In Algeria, a Cabilia, l’intelligence ha schedato tutti i Cristiani

(Fonte: NoCristianofobia.org) La Polizia algerina sta conducendo in modo estremamente discreto e silenzioso un’indagine sui Cristiani di Cabilia, in particolar modo su quelli di Tizi Wezzu. Per ognuno di loro è stato predisposto un file, che verrà continuamente aggiornato. In esso sono riportati il nome, l’età, lo stato sociale, le disponibilità economiche, le opinioni politiche, il livello di scolarizzazione e la professione di ciascuno: è tutto contenuto in questo speciale dossier. Per redigerlo, i servizi segreti si sarebbero infiltrati in tutte le chiese e nei luoghi frequentati dai fedeli. A denunciarlo, è stato il quotidiano on line Tamurt.info. Una vera e propria schedatura, che ha provocato una comprensibile inquietudine ed è stata pubblicamente denunciata già lo scorso mese di maggio. Ma il motivo di tale sorta di censimento resta formalmente sconosciuto.
Per intuirlo, occorre partire da un dato statistico, indice di una clamorosa inversione di tendenza: il numero dei Cristiani ha ormai superato di gran lunga quello dei musulmani non solo a Tizy Wezzu, ov’è in corso quest’operazione di intelligence su larga scala, ma anche a Makuda, ad At Wagnun e ad Iwadiyen. Una svolta ritenuta preoccupante dalle autorità, ch’erano abituate a ben altro: i Cristiani, pur essendo presenti in Algeria sin dal primo secolo dopo Cristo, ufficialmente sino a due anni fa rappresentavano l’1% in tutto: solo 5 mila su una popolazione di 35 milioni di abitanti, per lo più stranieri provenienti da altri Stati africani. Nonostante questo, negli anni Novanta, quelli della guerra civile che provocò 200 mila morti, questo pugno di fedeli diede ben 19 martiri, pari al 10% di tutti i religiosi del Paese.
Spiegò alla stampa tempo fa mons. Ghaleb Moussa Abdalla Bader, primo prelato arabo a divenire Arcivescovo di Algeri: «Questa terra ha ospitato molti Padri della Chiesa, a partire da Sant’Agostino. Nel V secolo avevamo 500 Diocesi e più di mille Vescovi. Ma dal VII secolo l’hanno occupata gli arabi ed è cambiato tutto». Oggi, in Algeria, le Diocesi rimaste sono soltanto tre. Una legge del 2006, l’Ordinanza 06-03, prevede un permesso speciale per poter celebrare funzioni religiose non islamiche: ciò che spinge in molti casi a dir Messa la domenica nelle case private o in aperta campagna, presso luoghi isolati. Chi volesse convertire un musulmano ad un’altra confessione rischia tra i 2 ed i 5 anni di carcere. Nel 2011 l’Alto Commissario di Polizia di Bejaia aveva ordinato la chiusura di tutte le chiese cristiane, comprese quelle ancora in costruzione, minacciando «serie conseguenze e punizioni» per gli inadempienti.

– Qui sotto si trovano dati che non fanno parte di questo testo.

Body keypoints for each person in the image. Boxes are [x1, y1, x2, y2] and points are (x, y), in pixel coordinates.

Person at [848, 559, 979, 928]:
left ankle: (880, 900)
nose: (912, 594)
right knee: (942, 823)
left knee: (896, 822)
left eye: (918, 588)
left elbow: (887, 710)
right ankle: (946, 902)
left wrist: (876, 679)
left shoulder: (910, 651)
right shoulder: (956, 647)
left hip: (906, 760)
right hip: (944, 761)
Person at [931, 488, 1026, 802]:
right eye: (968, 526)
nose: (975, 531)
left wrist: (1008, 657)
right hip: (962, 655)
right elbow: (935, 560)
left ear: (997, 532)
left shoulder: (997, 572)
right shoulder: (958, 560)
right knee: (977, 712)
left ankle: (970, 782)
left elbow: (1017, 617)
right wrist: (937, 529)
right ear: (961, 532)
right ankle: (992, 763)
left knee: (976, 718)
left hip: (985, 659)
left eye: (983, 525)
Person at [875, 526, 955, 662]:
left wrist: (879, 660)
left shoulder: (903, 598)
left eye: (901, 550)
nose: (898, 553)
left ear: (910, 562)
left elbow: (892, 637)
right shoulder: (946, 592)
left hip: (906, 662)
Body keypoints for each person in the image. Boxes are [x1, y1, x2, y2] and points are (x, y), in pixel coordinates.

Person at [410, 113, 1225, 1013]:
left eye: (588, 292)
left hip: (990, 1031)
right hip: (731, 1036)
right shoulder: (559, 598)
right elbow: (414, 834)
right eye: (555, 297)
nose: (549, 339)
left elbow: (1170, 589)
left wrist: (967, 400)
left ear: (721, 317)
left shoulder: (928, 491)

Ed ora, con questa nuova schedatura di massa, la tensione torna a farsi alta. Drammatica, in merito, la testimonianza di un cittadino di Cabilia riportata su Tamurt.info, nell’edizione dello scorso 17 agosto: «Ci hanno detto che lo Stato algerino non intende nominare nei propri posti-chiave dei cittadini di confessione cristiana. Quella che stiamo patendo è una forma di segregazione, un ricatto per la nostra comunità».
Ma il giornale locale va anche oltre: «Pare proprio che i servizi d’intelligence siano preoccupati più dalle opinioni politiche e dalle convinzioni religiose degli abitanti di Cabilia che dalla loro sicurezza», scrive. Ed in un’inchiesta evidenzia come in tutto il Paese il terrorismo sia stato ormai praticamente debellato grazie ai servizi di sicurezza. Tranne che a Cabilia, ancora scossa invece dall’integralismo islamico. Che, secondo il quotidiano, non sarebbe un fenomeno spontaneo e sporadico, bensì collegato tramite i propri capi all’esercito ed alla stessa intelligence. Una denuncia forte, decisa.
Nell’edizione dello scorso 21 agosto, Tamurt.info ha tratto in un nuovo articolo le conseguenze politiche della situazione, paragonata a quella dei curdi: «L’edificazione di uno Stato di Cabilia democratico e laico, immagine della cultura di questo popolo, rappresenta più di un imperativo, per evitare a questa regione di subire ciò che già provano sulla propria pelle i Cristiani in Iraq, in Siria e negli altri Paesi del Medio Oriente, nelle mani degli integralisti islamici». Col rischio che, anche in questo caso, il mondo tardi ad accorgersene.